§ **TRY IT**
As you print the data below, keep every line exactly as it is and leave the images behind.

§ **GIVEN ENTRIES**
╔══

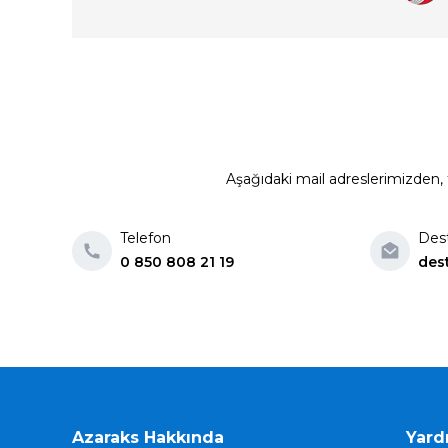
Aşağıdaki mail adreslerimizden, t
Telefon
Des
0 850 808 21 19
des
Azaraks Hakkında
Yard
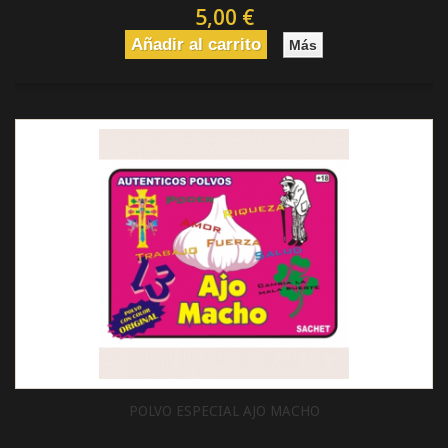
5,00 €
Añadir al carrito
Más
POLVO ESPECIAL AJO MACHO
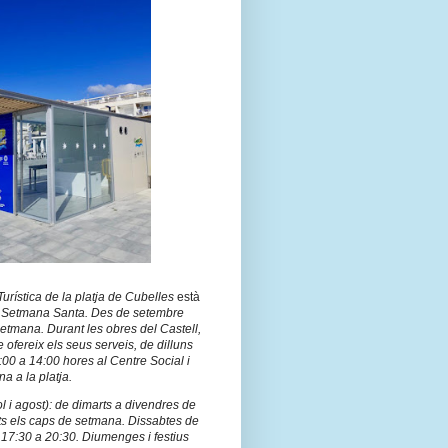
Turística de la platja de Cubelles
està
e
Setmana Santa. Des de setembre
etmana. Durant les obres del Castell,
e ofereix els seus serveis, de dilluns
00 a 14:00 hores al Centre Social i
a a la platja.
iol i agost): de dimarts a divendres de
ots els caps de setmana. Dissabtes de
 17:30 a 20:30. Diumenges i festius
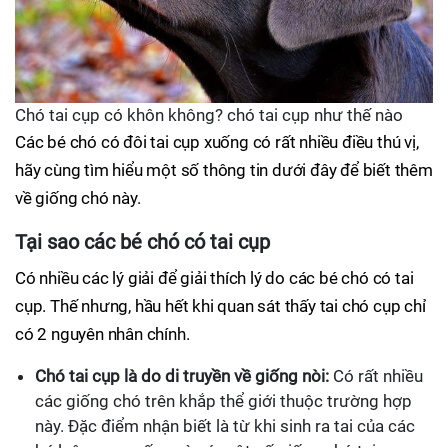
Chó tai cụp có khôn không? chó tai cụp như thế nào
Các bé chó có đôi tai cụp xuống có rất nhiều điều thú vị,
hãy cùng tìm hiểu một số thông tin dưới đây để biết thêm
về giống chó này.
Tại sao các bé chó có tai cụp
Có nhiều các lý giải để giải thích lý do các bé chó có tai
cụp. Thế nhưng, hầu hết khi quan sát thấy tai chó cụp chỉ
có 2 nguyên nhân chính.
Chó tai cụp là do di truyền về giống nòi:
Có rất nhiều
các giống chó trên khắp thể giới thuộc trường hợp
này. Đặc điểm nhận biết là từ khi sinh ra tai của các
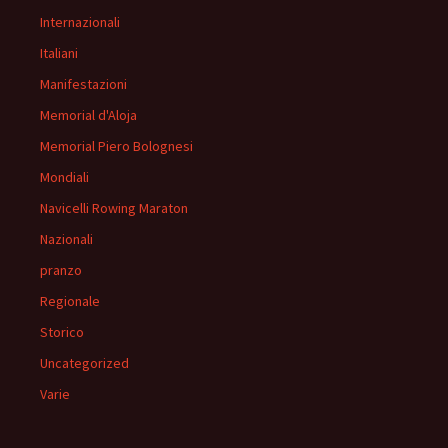
Internazionali
Italiani
Manifestazioni
Memorial d'Aloja
Memorial Piero Bolognesi
Mondiali
Navicelli Rowing Maraton
Nazionali
pranzo
Regionale
Storico
Uncategorized
Varie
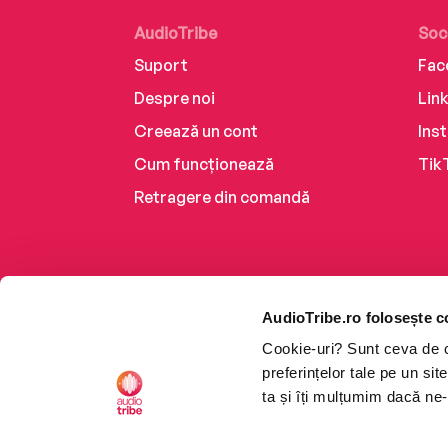
AudioTribe
Soc
Suport
Fac
Despre noi
Lin
Creează un cont
Ins
Cum funcționează
Tik
Retragere din comandă
AudioTribe.ro folosește c
Cookie-uri? Sunt ceva de ca
preferințelor tale pe un si
ta și îți mulțumim dacă ne-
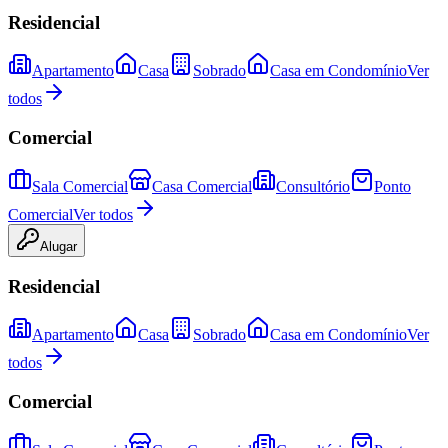
Residencial
Apartamento
Casa
Sobrado
Casa em Condomínio
Ver
todos
Comercial
Sala Comercial
Casa Comercial
Consultório
Ponto
Comercial
Ver todos
Alugar
Residencial
Apartamento
Casa
Sobrado
Casa em Condomínio
Ver
todos
Comercial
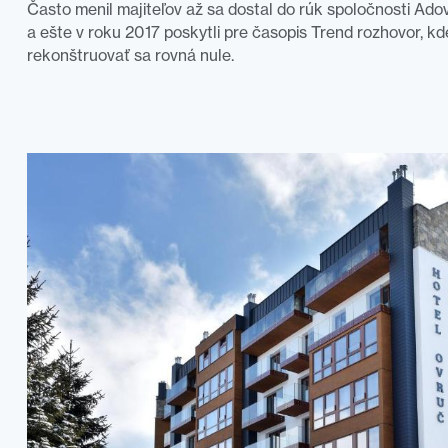
Často menil majiteľov až sa dostal do rúk spoločnosti Adov
a ešte v roku 2017 poskytli pre časopis Trend rozhovor, kde
rekonštruovať sa rovná nule.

╚══

§ **TASK ANSWER**
Aşağıdaki mail adreslerimizden, t
Telefon
Des
0 850 808 21 19
des
Azaraks Hakkında
Yard
5,00 €
Añadir al carrito
Más
POLVO ESPECIAL AJO MACHO
Turística de la platja de Cubelles
està
e
Setmana Santa. Des de setembre
etmana. Durant les obres del Castell,
e ofereix els seus serveis, de dilluns
00 a 14:00 hores al Centre Social i
a a la platja.
iol i agost): de dimarts a divendres de
ots els caps de setmana. Dissabtes de
 17:30 a 20:30. Diumenges i festius
Chó tai cụp có khôn không? chó tai cụp như thế nào
Các bé chó có đôi tai cụp xuống có rất nhiều điều thú vị,
hãy cùng tìm hiểu một số thông tin dưới đây để biết thêm
về giống chó này.
Tại sao các bé chó có tai cụp
Có nhiều các lý giải để giải thích lý do các bé chó có tai
cụp. Thế nhưng, hầu hết khi quan sát thấy tai chó cụp chỉ
có 2 nguyên nhân chính.
Chó tai cụp là do di truyền về giống nòi:
Có rất nhiều
các giống chó trên khắp thể giới thuộc trường hợp
này. Đặc điểm nhận biết là từ khi sinh ra tai của các
Internazionali
Italiani
Manifestazioni
Memorial d'Aloja
Memorial Piero Bolognesi
Mondiali
Navicelli Rowing Maraton
Nazionali
pranzo
Regionale
Storico
Uncategorized
Varie
AudioTribe
Soc
Suport
Fac
Despre noi
Lin
Creează un cont
Ins
Cum funcționează
Tik
Retragere din comandă
AudioTribe.ro folosește c
Cookie-uri? Sunt ceva de ca
preferințelor tale pe un si
ta și îți mulțumim dacă ne-
Residencial
Apartamento
Casa
Sobrado
Casa em Condomínio
Ver
todos
Comercial
Sala Comercial
Casa Comercial
Consultório
Ponto
Comercial
Ver todos
Alugar
Residencial
Apartamento
Casa
Sobrado
Casa em Condomínio
Ver
todos
Comercial
Často menil majiteľov až sa dostal do rúk spoločnosti Adov
a ešte v roku 2017 poskytli pre časopis Trend rozhovor, kde
rekonštruovať sa rovná nule.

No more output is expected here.